Man held in Charles Village rape sues after release

No charges filed after DNA was negative

February 18, 2011|By Peter Hermann, The Baltimore Sun

A man who was arrested and charged with raping a woman in Charles Village, then released from custody 14 months later after forensic evidence failed to link him to the victim, is suing the Baltimore Police Department, alleging false arrest.

The sweeping $10 million lawsuit filed on behalf of 46-year-old Marlow Humbert in U.S. District Court names current and former police commanders and mayors, as well as several of the arresting officers, and alleges that a pervasive culture tolerating mass arrests and public hysteria over the attacks led to his detention.

The lawsuit alleges that police and the news media branded Humbert the "Charles Village Rapist," a term associated with a series of violent attacks that occurred in Charles Village and Mount Vernon between June and November 2008.

Humbert was arrested in May 2008 and charged in an attack that occurred the previous month. Police at the time labeled him a suspect in at least one other rape in the North Baltimore neighborhood. The lawsuit details how police posted fliers with sketches and went door to door warning residents.

The suit alleges that city police did a shoddy investigation, failed to press the victim about inconsistent statements and manipulated mug shots so that Humbert would become a viable suspect. The suit says that police had DNA results within a month that proved Humbert could not have attacked the woman but held him in custody and did not drop the charges until July 2009.

A spokesman for the Baltimore Police Department and City Solicitor George N. Nilson declined to comment, saying they had not seen or reviewed the lawsuit. It was filed by attorney Barry R. Glazer, best known for his late-night television ads in which he champions the underprivileged.

The lawsuit says that the police and media demonized Humbert as detectives raced to arrest a suspect in the attacks, which frightened residents and prompted community meetings. The Baltimore Sun first wrote about those attacks in November 2008, when police said a serial rapist was on the loose.

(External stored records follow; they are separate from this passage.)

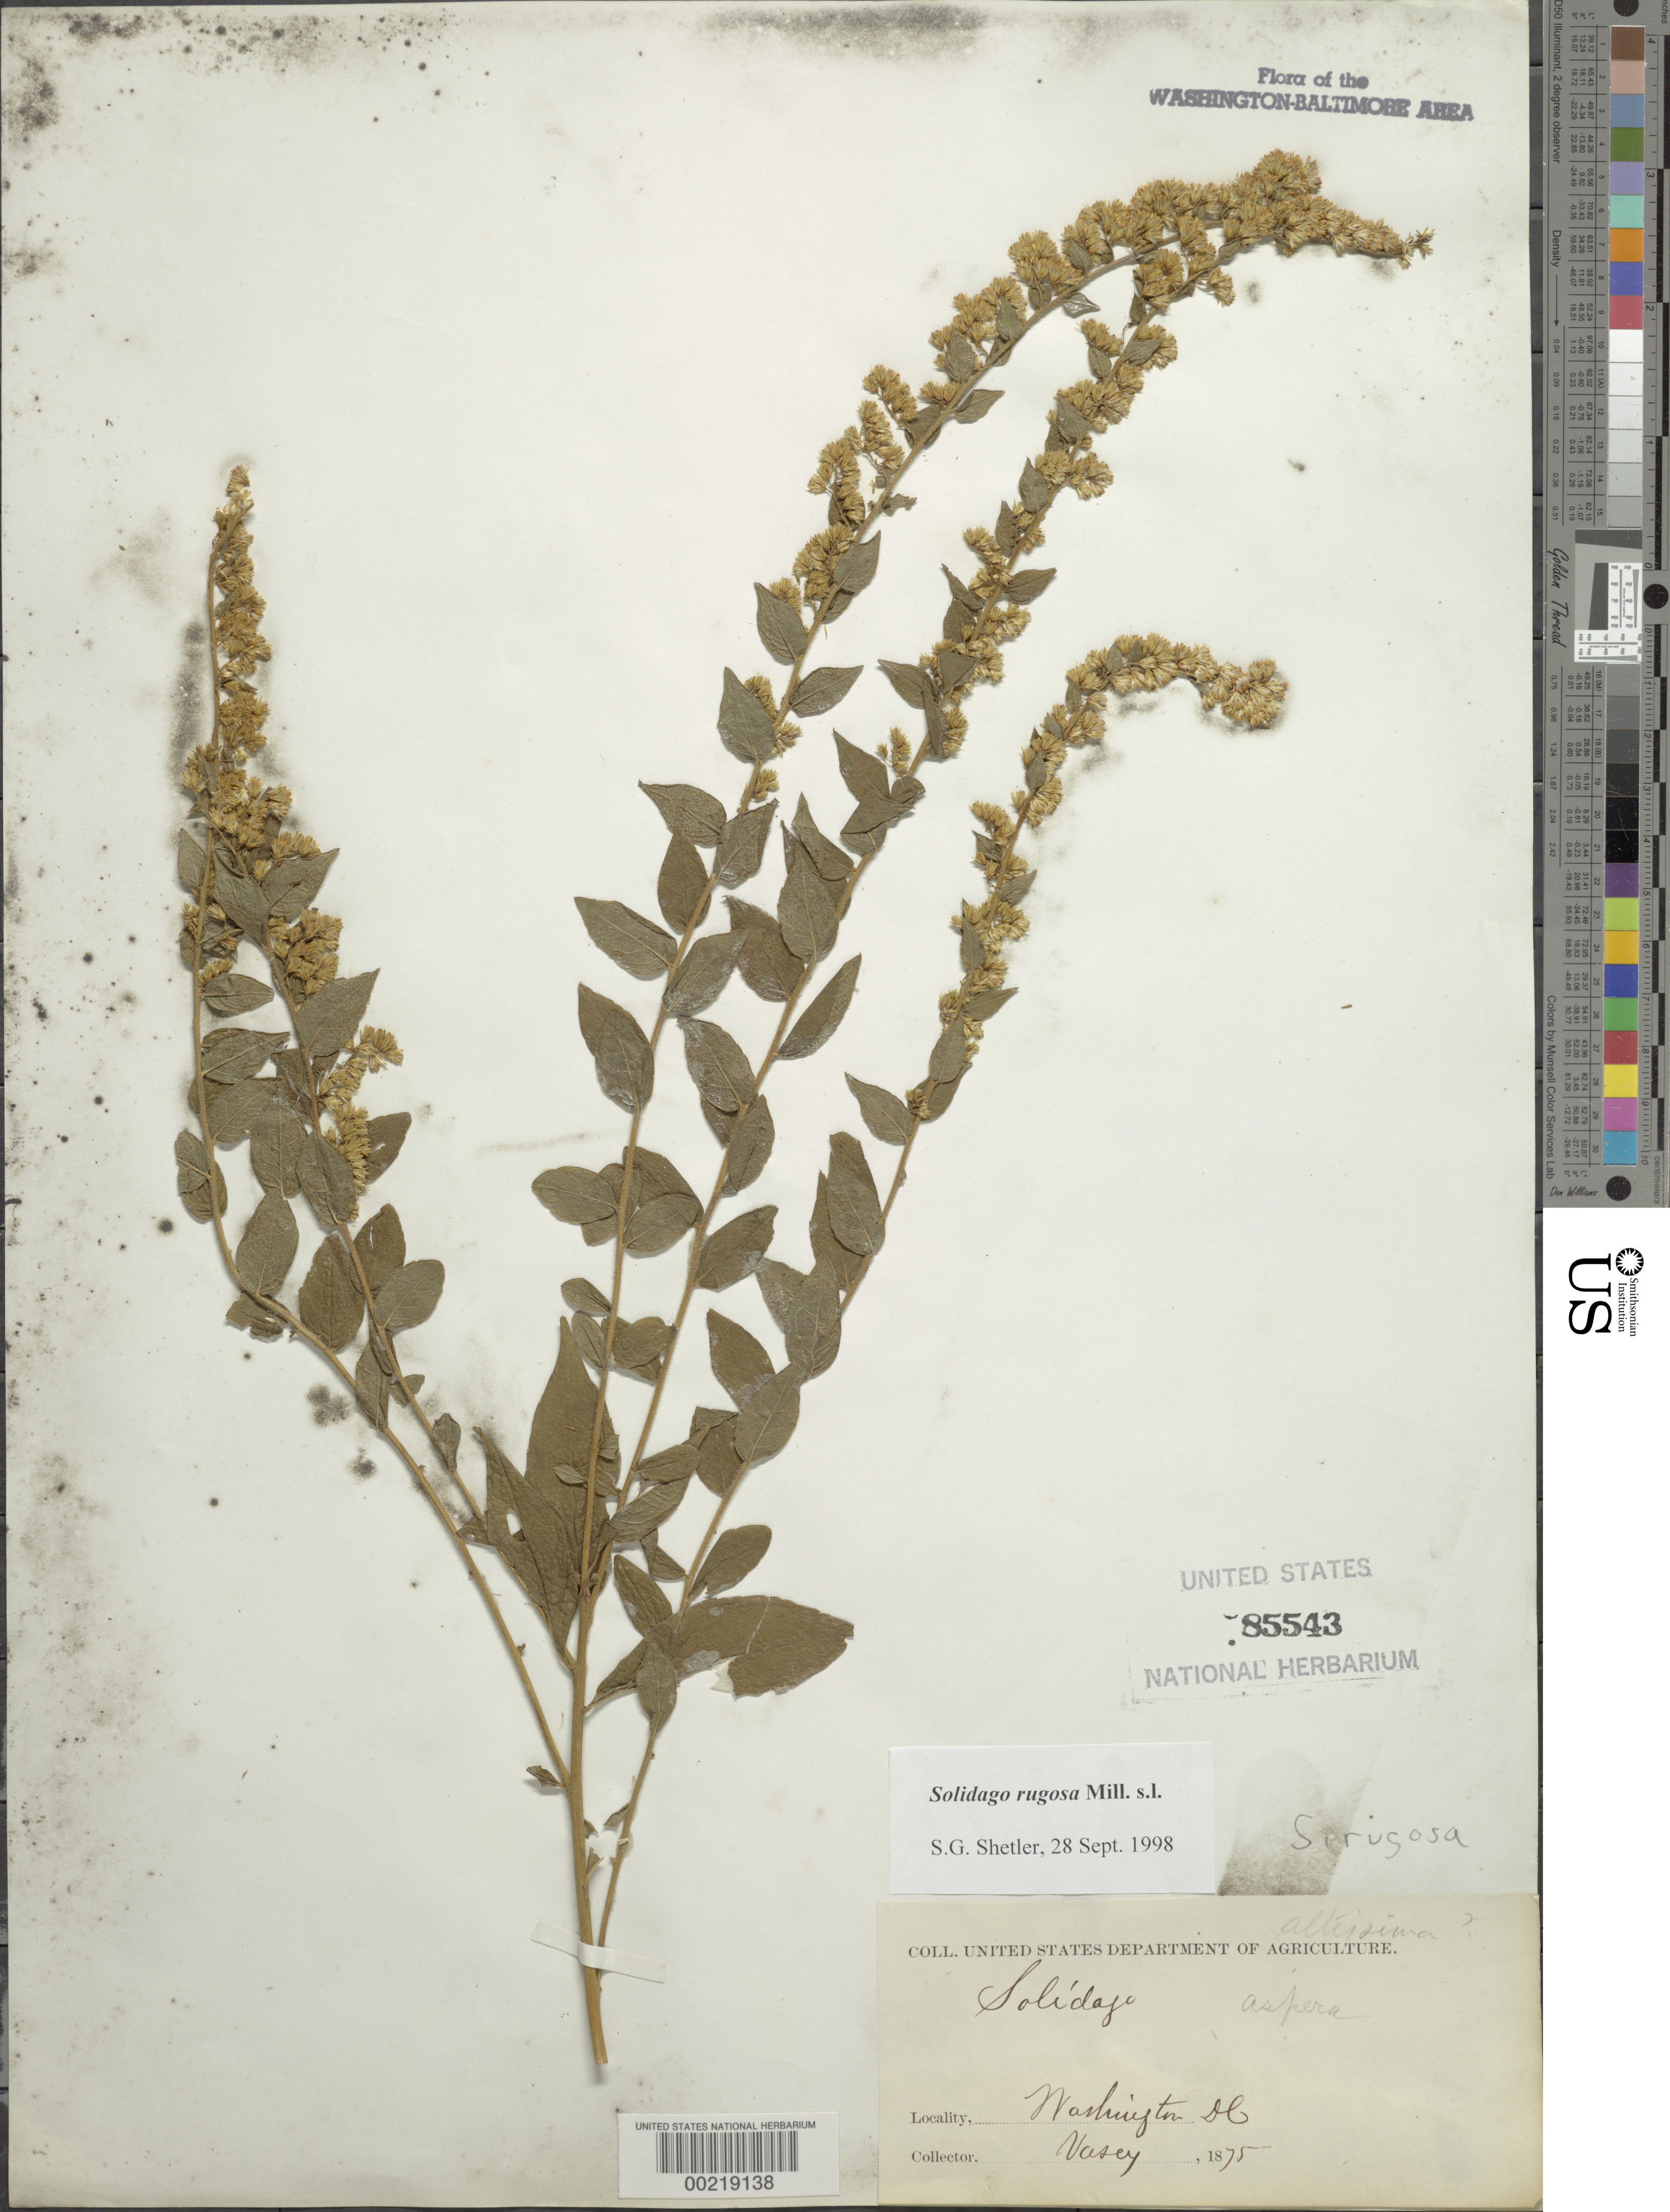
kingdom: Plantae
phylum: Tracheophyta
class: Magnoliopsida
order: Asterales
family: Asteraceae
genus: Solidago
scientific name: Solidago rugosa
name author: Mill.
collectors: G. Vasey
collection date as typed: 1875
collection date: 1875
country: United States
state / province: District of Columbia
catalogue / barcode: US 85543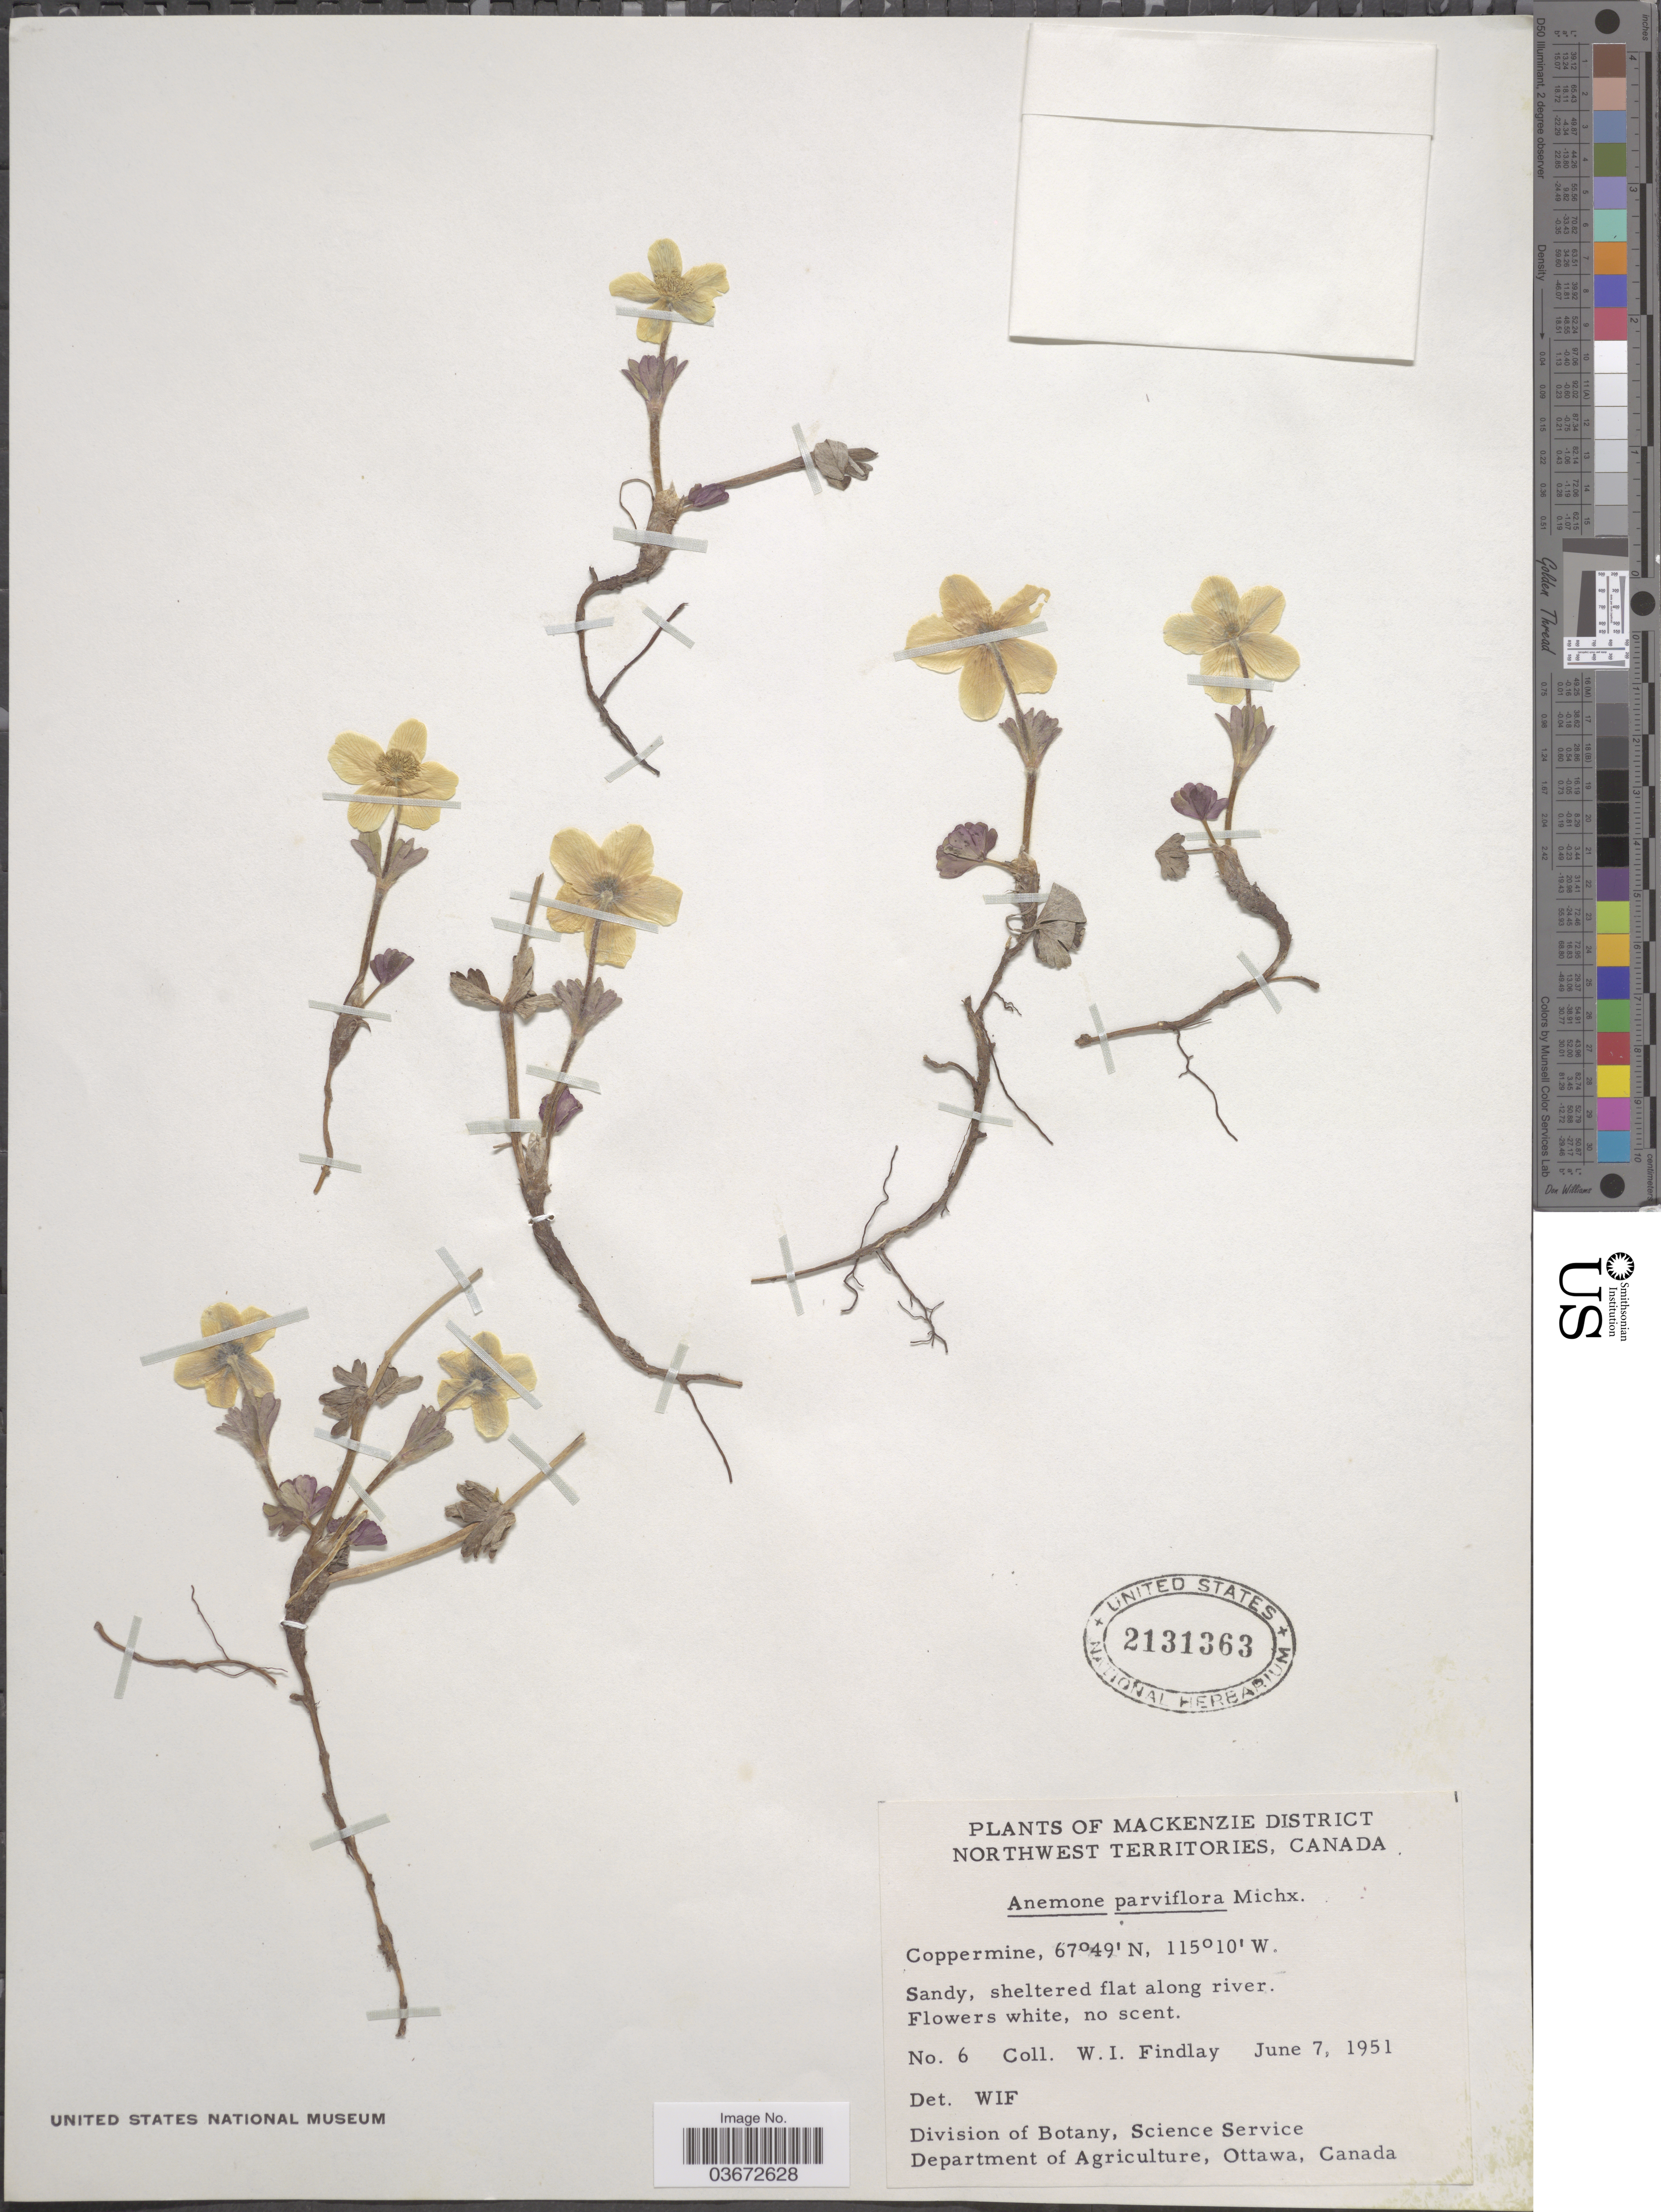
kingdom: Plantae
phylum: Tracheophyta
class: Magnoliopsida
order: Ranunculales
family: Ranunculaceae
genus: Anemone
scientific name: Anemone parviflora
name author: Michx.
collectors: W. Findlay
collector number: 6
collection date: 1951-06-07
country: Canada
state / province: Northwest Territories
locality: Mackenzie District. Coppermine.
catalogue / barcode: US 2131363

By that time, however, Humbert was already in jail in connection with the rape that April. Police did not link Humbert to the "Charles Village Rapist" attacking victims later that fall, though his name came up repeatedly on neighborhood Internet message boards.

Charles Edwards, a law clerk in Glazer's office who drew up the suit, said that his client's name became synonymous with the Charles Village Rapist. Police have not made any arrest in the attacks that occurred in the latter part of 2008, and Edwards said it's possible that the person responsible for those rapes also was responsible for the crime with which Humbert had been charged.